**Instructions to follow**
Only one stretch of the listing below is wanted. Begin at the line that has "left wrist: (1157, 677, -25)", stop after the line that has "right knee: (809, 1032, -9)", and repeat every line in between exactly.

**Provided records**
***
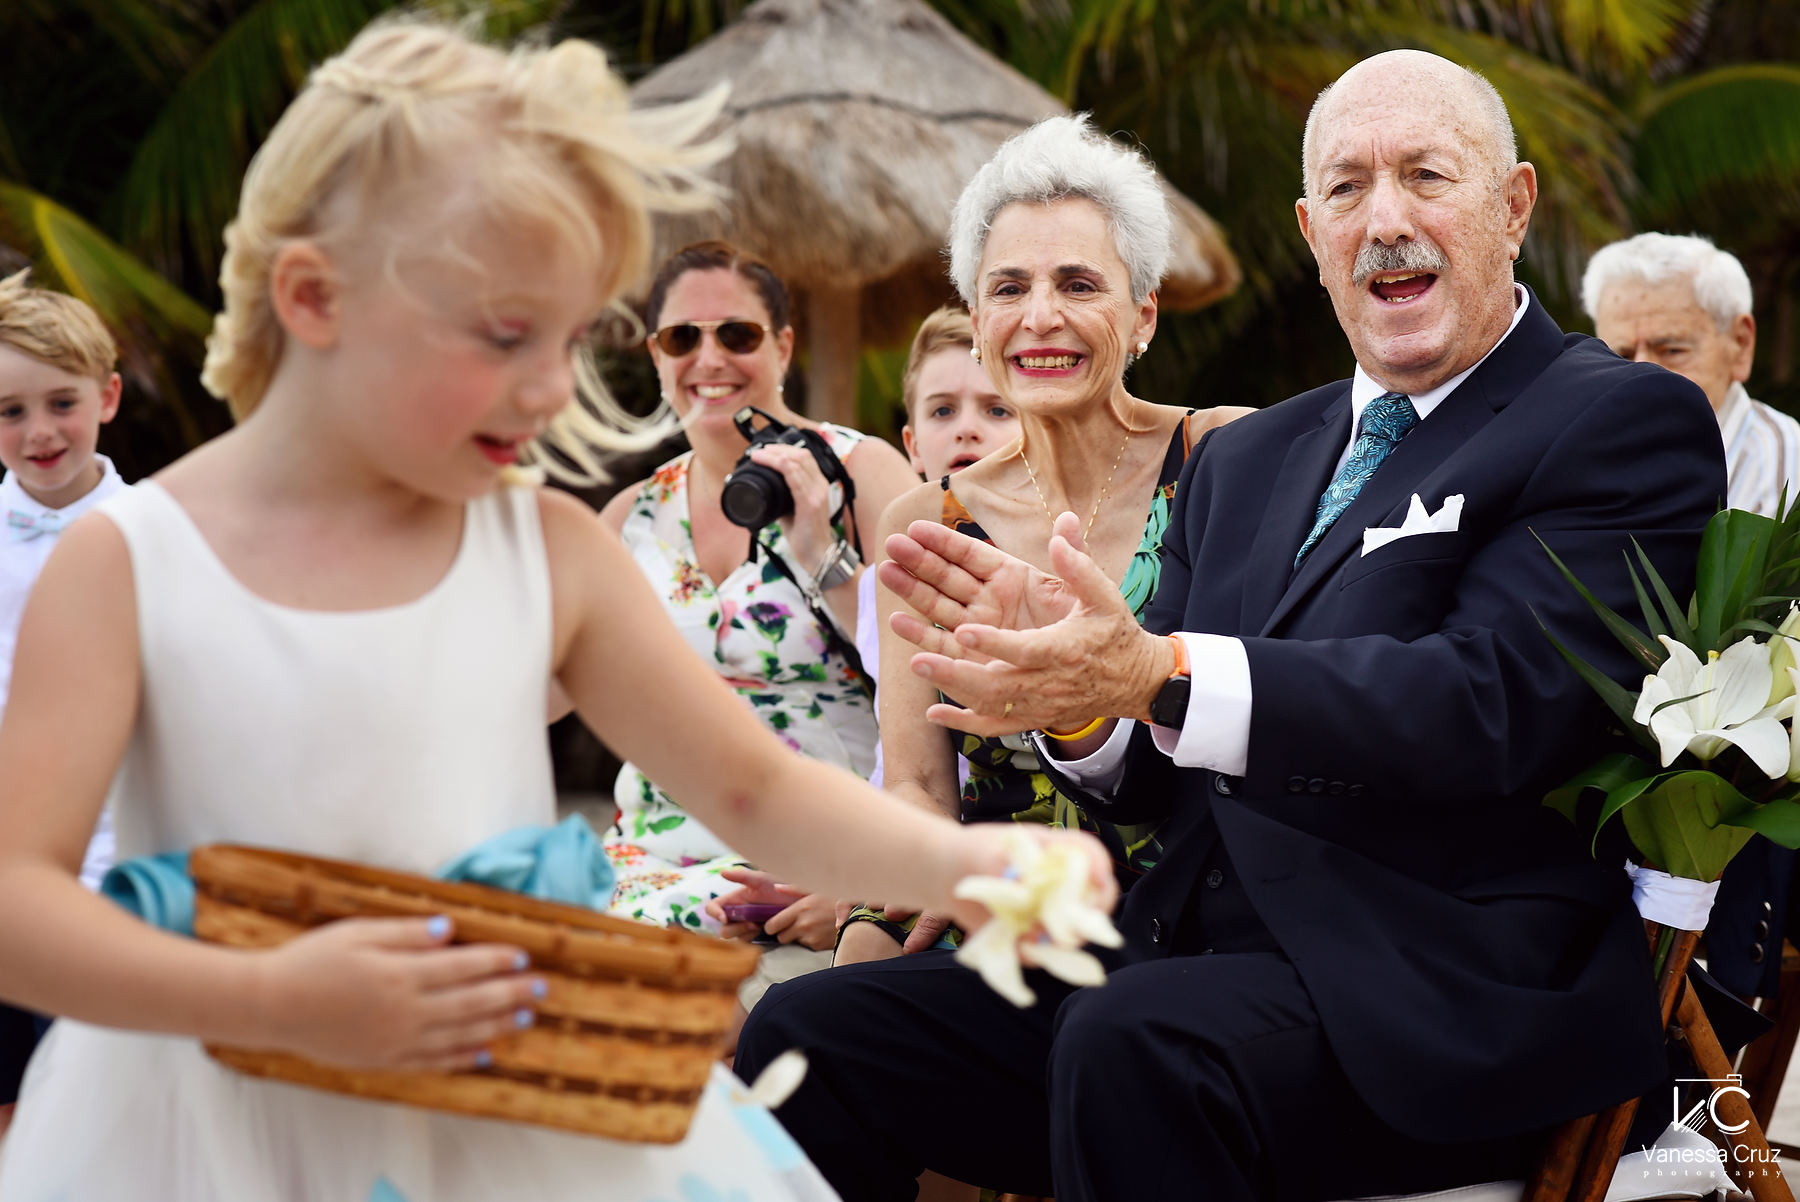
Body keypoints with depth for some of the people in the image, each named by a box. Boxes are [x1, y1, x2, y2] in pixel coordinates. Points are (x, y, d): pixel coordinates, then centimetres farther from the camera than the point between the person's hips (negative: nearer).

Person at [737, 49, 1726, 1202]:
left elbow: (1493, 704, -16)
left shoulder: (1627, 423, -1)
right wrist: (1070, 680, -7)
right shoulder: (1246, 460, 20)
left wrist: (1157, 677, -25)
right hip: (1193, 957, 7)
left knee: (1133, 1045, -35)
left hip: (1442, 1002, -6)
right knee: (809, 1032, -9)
***
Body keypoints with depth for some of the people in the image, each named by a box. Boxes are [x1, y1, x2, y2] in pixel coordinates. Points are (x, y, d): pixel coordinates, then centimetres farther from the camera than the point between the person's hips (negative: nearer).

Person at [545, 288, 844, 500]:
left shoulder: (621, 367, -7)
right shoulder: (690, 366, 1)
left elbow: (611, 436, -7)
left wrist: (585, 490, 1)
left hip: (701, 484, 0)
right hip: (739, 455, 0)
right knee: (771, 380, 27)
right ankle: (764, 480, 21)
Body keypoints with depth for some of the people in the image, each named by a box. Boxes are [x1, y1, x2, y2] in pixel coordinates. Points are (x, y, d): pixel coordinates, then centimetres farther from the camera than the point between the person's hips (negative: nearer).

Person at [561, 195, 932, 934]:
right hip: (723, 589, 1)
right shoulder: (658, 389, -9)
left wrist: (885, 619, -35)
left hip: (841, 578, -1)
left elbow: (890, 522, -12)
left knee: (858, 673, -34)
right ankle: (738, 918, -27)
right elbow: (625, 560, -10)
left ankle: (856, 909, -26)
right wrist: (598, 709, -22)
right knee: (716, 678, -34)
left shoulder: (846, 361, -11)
***
**Exercise result**
left wrist: (1157, 677, -25)
right hip: (1193, 957, 7)
left knee: (1133, 1045, -35)
left hip: (1442, 1002, -6)
right knee: (809, 1032, -9)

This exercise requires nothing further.